◆ DATA SUPPLIED
------------------------------------------------------------------------

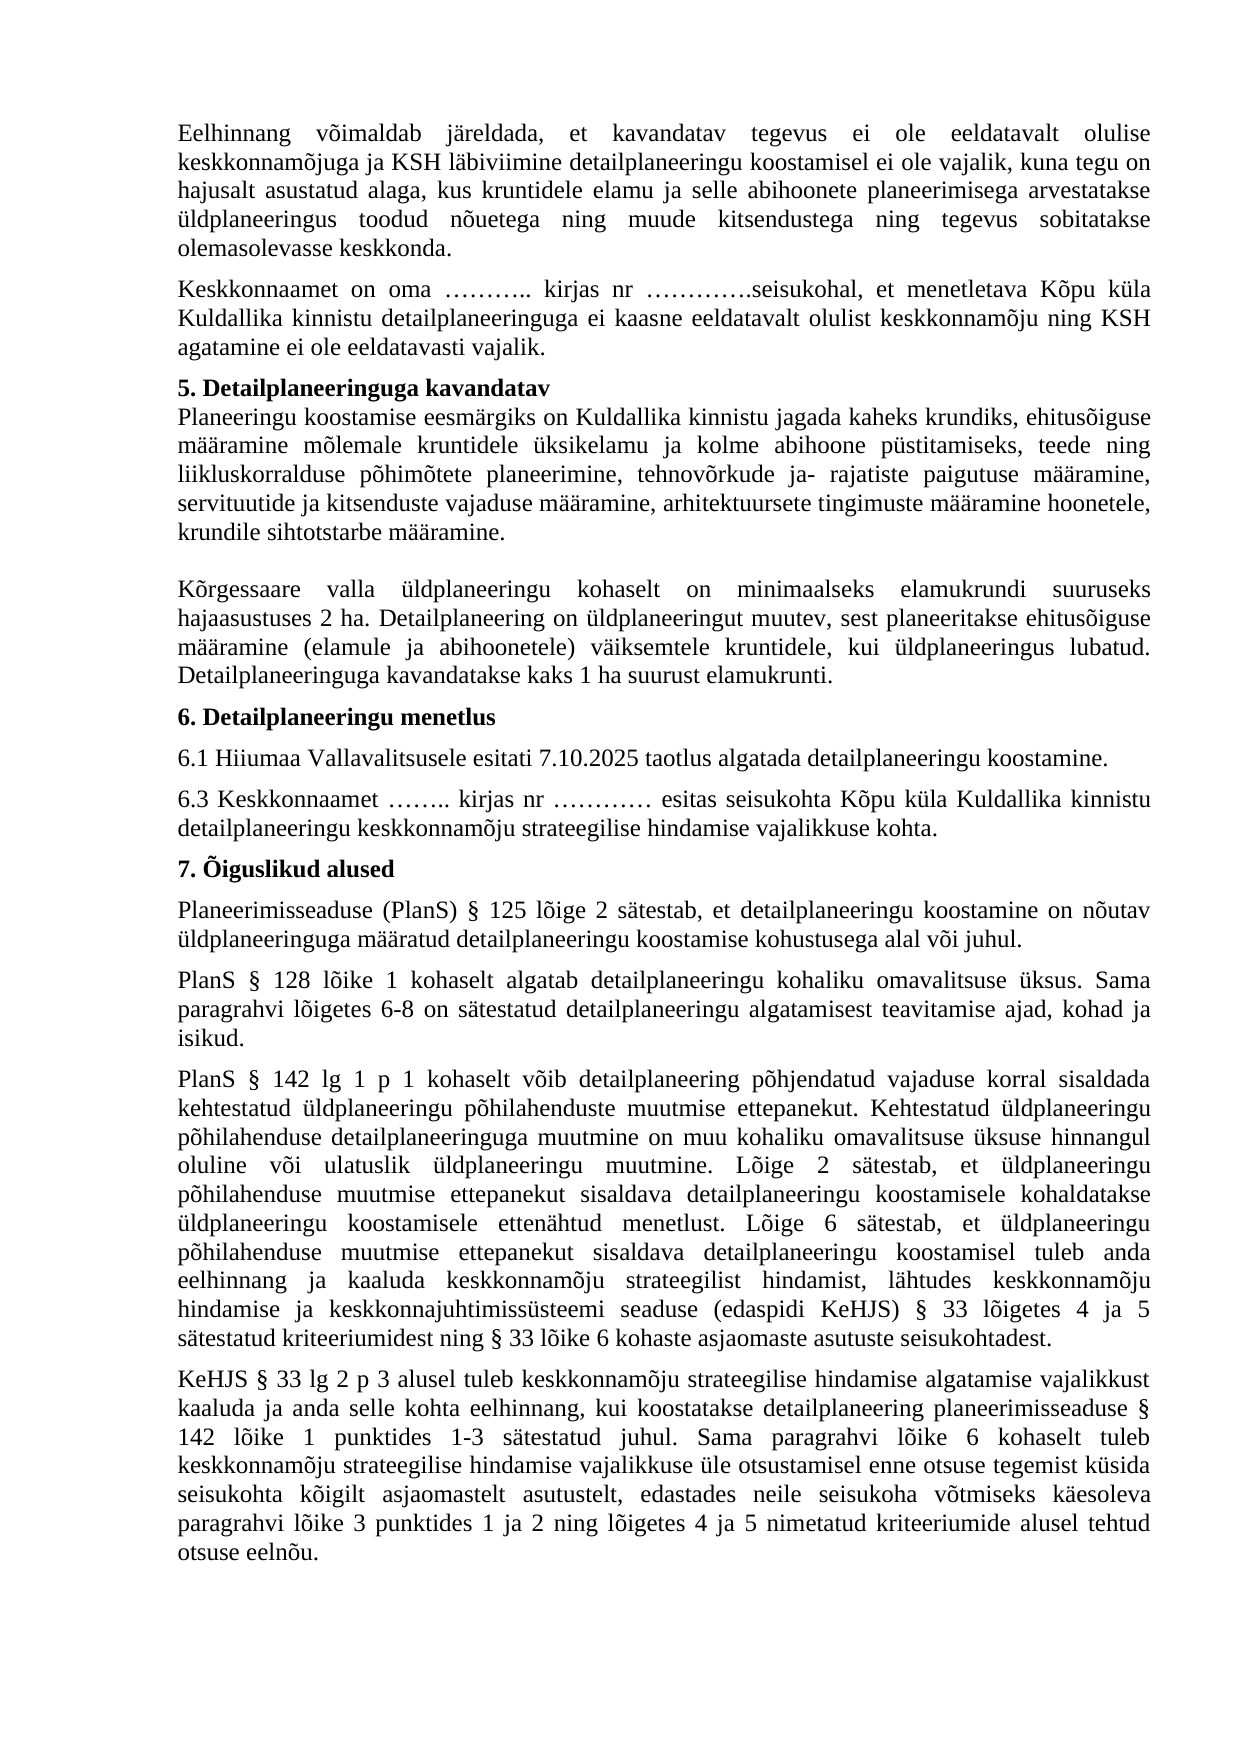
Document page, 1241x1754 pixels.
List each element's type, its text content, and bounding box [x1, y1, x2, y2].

text 6.3 Keskkonnaamet …….. kirjas nr ………… esitas seisukohta Kõpu küla Kuldallika kinnistu detailplaneeringu keskkonnamõju strateegilise hindamise vajalikkuse kohta. [177, 784, 1152, 842]
text Eelhinnang võimaldab järeldada, et kavandatav tegevus ei ole eeldatavalt olulise keskkonnamõjuga ja KSH läbiviimine detailplaneeringu koostamisel ei ole vajalik, kuna tegu on hajusalt asustatud alaga, kus kruntidele elamu ja selle abihoonete planeerimisega arvestatakse üldplaneeringus toodud nõuetega ning muude kitsendustega ning tegevus sobitatakse olemasolevasse keskkonda. [177, 118, 1152, 262]
text Kõrgessaare valla üldplaneeringu kohaselt on minimaalseks elamukrundi suuruseks hajaasustuses 2 ha. Detailplaneering on üldplaneeringut muutev, sest planeeritakse ehitusõiguse määramine (elamule ja abihoonetele) väiksemtele kruntidele, kui üldplaneeringus lubatud. Detailplaneeringuga kavandatakse kaks 1 ha suurust elamukrunti. [177, 574, 1152, 689]
text PlanS § 142 lg 1 p 1 kohaselt võib detailplaneering põhjendatud vajaduse korral sisaldada kehtestatud üldplaneeringu põhilahenduste muutmise ettepanekut. Kehtestatud üldplaneeringu põhilahenduse detailplaneeringuga muutmine on muu kohaliku omavalitsuse üksuse hinnangul oluline või ulatuslik üldplaneeringu muutmine. Lõige 2 sätestab, et üldplaneeringu põhilahenduse muutmise ettepanekut sisaldava detailplaneeringu koostamisele kohaldatakse üldplaneeringu koostamisele ettenähtud menetlust. Lõige 6 sätestab, et üldplaneeringu põhilahenduse muutmise ettepanekut sisaldava detailplaneeringu koostamisel tuleb anda eelhinnang ja kaaluda keskkonnamõju strateegilist hindamist, lähtudes keskkonnamõju hindamise ja keskkonnajuhtimissüsteemi seaduse (edaspidi KeHJS) § 33 lõigetes 4 ja 5 sätestatud kriteeriumidest ning § 33 lõike 6 kohaste asjaomaste asutuste seisukohtadest. [177, 1064, 1152, 1352]
text 6.1 Hiiumaa Vallavalitsusele esitati 7.10.2025 taotlus algatada detailplaneeringu koostamine. [177, 743, 1152, 772]
text 7. Õiguslikud alused [177, 854, 1152, 883]
text PlanS § 128 lõike 1 kohaselt algatab detailplaneeringu kohaliku omavalitsuse üksus. Sama paragrahvi lõigetes 6-8 on sätestatud detailplaneeringu algatamisest teavitamise ajad, kohad ja isikud. [177, 966, 1152, 1052]
text Keskkonnaamet on oma ……….. kirjas nr ………….seisukohal, et menetletava Kõpu küla Kuldallika kinnistu detailplaneeringuga ei kaasne eeldatavalt olulist keskkonnamõju ning KSH agatamine ei ole eeldatavasti vajalik. [177, 274, 1152, 361]
text Planeerimisseaduse (PlanS) § 125 lõige 2 sätestab, et detailplaneeringu koostamine on nõutav üldplaneeringuga määratud detailplaneeringu koostamise kohustusega alal või juhul. [177, 896, 1152, 953]
text Planeeringu koostamise eesmärgiks on Kuldallika kinnistu jagada kaheks krundiks, ehitusõiguse määramine mõlemale kruntidele üksikelamu ja kolme abihoone püstitamiseks, teede ning liikluskorralduse põhimõtete planeerimine, tehnovõrkude ja- rajatiste paigutuse määramine, servituutide ja kitsenduste vajaduse määramine, arhitektuursete tingimuste määramine hoonetele, krundile sihtotstarbe määramine. [177, 402, 1152, 546]
text KeHJS § 33 lg 2 p 3 alusel tuleb keskkonnamõju strateegilise hindamise algatamise vajalikkust kaaluda ja anda selle kohta eelhinnang, kui koostatakse detailplaneering planeerimisseaduse § 142 lõike 1 punktides 1-3 sätestatud juhul. Sama paragrahvi lõike 6 kohaselt tuleb keskkonnamõju strateegilise hindamise vajalikkuse üle otsustamisel enne otsuse tegemist küsida seisukohta kõigilt asjaomastelt asutustelt, edastades neile seisukoha võtmiseks käesoleva paragrahvi lõike 3 punktides 1 ja 2 ning lõigetes 4 ja 5 nimetatud kriteeriumide alusel tehtud otsuse eelnõu. [177, 1364, 1152, 1566]
text 6. Detailplaneeringu menetlus [177, 702, 1152, 731]
text 5. Detailplaneeringuga kavandatav [177, 373, 1152, 402]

------------------------------------------------------------------------

◆ WHAT THE TASK ASKS
Where the data contains images, drop them and print the rest exactly.

◆ EXERCISE RESULT
Document page, 1241x1754 pixels.
List each element's type, its text content, and bounding box [x1, y1, x2, y2].

text 6.3 Keskkonnaamet …….. kirjas nr ………… esitas seisukohta Kõpu küla Kuldallika kinnistu detailplaneeringu keskkonnamõju strateegilise hindamise vajalikkuse kohta. [177, 784, 1152, 842]
text Eelhinnang võimaldab järeldada, et kavandatav tegevus ei ole eeldatavalt olulise keskkonnamõjuga ja KSH läbiviimine detailplaneeringu koostamisel ei ole vajalik, kuna tegu on hajusalt asustatud alaga, kus kruntidele elamu ja selle abihoonete planeerimisega arvestatakse üldplaneeringus toodud nõuetega ning muude kitsendustega ning tegevus sobitatakse olemasolevasse keskkonda. [177, 118, 1152, 262]
text Kõrgessaare valla üldplaneeringu kohaselt on minimaalseks elamukrundi suuruseks hajaasustuses 2 ha. Detailplaneering on üldplaneeringut muutev, sest planeeritakse ehitusõiguse määramine (elamule ja abihoonetele) väiksemtele kruntidele, kui üldplaneeringus lubatud. Detailplaneeringuga kavandatakse kaks 1 ha suurust elamukrunti. [177, 574, 1152, 689]
text PlanS § 142 lg 1 p 1 kohaselt võib detailplaneering põhjendatud vajaduse korral sisaldada kehtestatud üldplaneeringu põhilahenduste muutmise ettepanekut. Kehtestatud üldplaneeringu põhilahenduse detailplaneeringuga muutmine on muu kohaliku omavalitsuse üksuse hinnangul oluline või ulatuslik üldplaneeringu muutmine. Lõige 2 sätestab, et üldplaneeringu põhilahenduse muutmise ettepanekut sisaldava detailplaneeringu koostamisele kohaldatakse üldplaneeringu koostamisele ettenähtud menetlust. Lõige 6 sätestab, et üldplaneeringu põhilahenduse muutmise ettepanekut sisaldava detailplaneeringu koostamisel tuleb anda eelhinnang ja kaaluda keskkonnamõju strateegilist hindamist, lähtudes keskkonnamõju hindamise ja keskkonnajuhtimissüsteemi seaduse (edaspidi KeHJS) § 33 lõigetes 4 ja 5 sätestatud kriteeriumidest ning § 33 lõike 6 kohaste asjaomaste asutuste seisukohtadest. [177, 1064, 1152, 1352]
text 6.1 Hiiumaa Vallavalitsusele esitati 7.10.2025 taotlus algatada detailplaneeringu koostamine. [177, 743, 1152, 772]
text 7. Õiguslikud alused [177, 854, 1152, 883]
text PlanS § 128 lõike 1 kohaselt algatab detailplaneeringu kohaliku omavalitsuse üksus. Sama paragrahvi lõigetes 6-8 on sätestatud detailplaneeringu algatamisest teavitamise ajad, kohad ja isikud. [177, 966, 1152, 1052]
text Keskkonnaamet on oma ……….. kirjas nr ………….seisukohal, et menetletava Kõpu küla Kuldallika kinnistu detailplaneeringuga ei kaasne eeldatavalt olulist keskkonnamõju ning KSH agatamine ei ole eeldatavasti vajalik. [177, 274, 1152, 361]
text Planeerimisseaduse (PlanS) § 125 lõige 2 sätestab, et detailplaneeringu koostamine on nõutav üldplaneeringuga määratud detailplaneeringu koostamise kohustusega alal või juhul. [177, 896, 1152, 953]
text Planeeringu koostamise eesmärgiks on Kuldallika kinnistu jagada kaheks krundiks, ehitusõiguse määramine mõlemale kruntidele üksikelamu ja kolme abihoone püstitamiseks, teede ning liikluskorralduse põhimõtete planeerimine, tehnovõrkude ja- rajatiste paigutuse määramine, servituutide ja kitsenduste vajaduse määramine, arhitektuursete tingimuste määramine hoonetele, krundile sihtotstarbe määramine. [177, 402, 1152, 546]
text KeHJS § 33 lg 2 p 3 alusel tuleb keskkonnamõju strateegilise hindamise algatamise vajalikkust kaaluda ja anda selle kohta eelhinnang, kui koostatakse detailplaneering planeerimisseaduse § 142 lõike 1 punktides 1-3 sätestatud juhul. Sama paragrahvi lõike 6 kohaselt tuleb keskkonnamõju strateegilise hindamise vajalikkuse üle otsustamisel enne otsuse tegemist küsida seisukohta kõigilt asjaomastelt asutustelt, edastades neile seisukoha võtmiseks käesoleva paragrahvi lõike 3 punktides 1 ja 2 ning lõigetes 4 ja 5 nimetatud kriteeriumide alusel tehtud otsuse eelnõu. [177, 1364, 1152, 1566]
text 6. Detailplaneeringu menetlus [177, 702, 1152, 731]
text 5. Detailplaneeringuga kavandatav [177, 373, 1152, 402]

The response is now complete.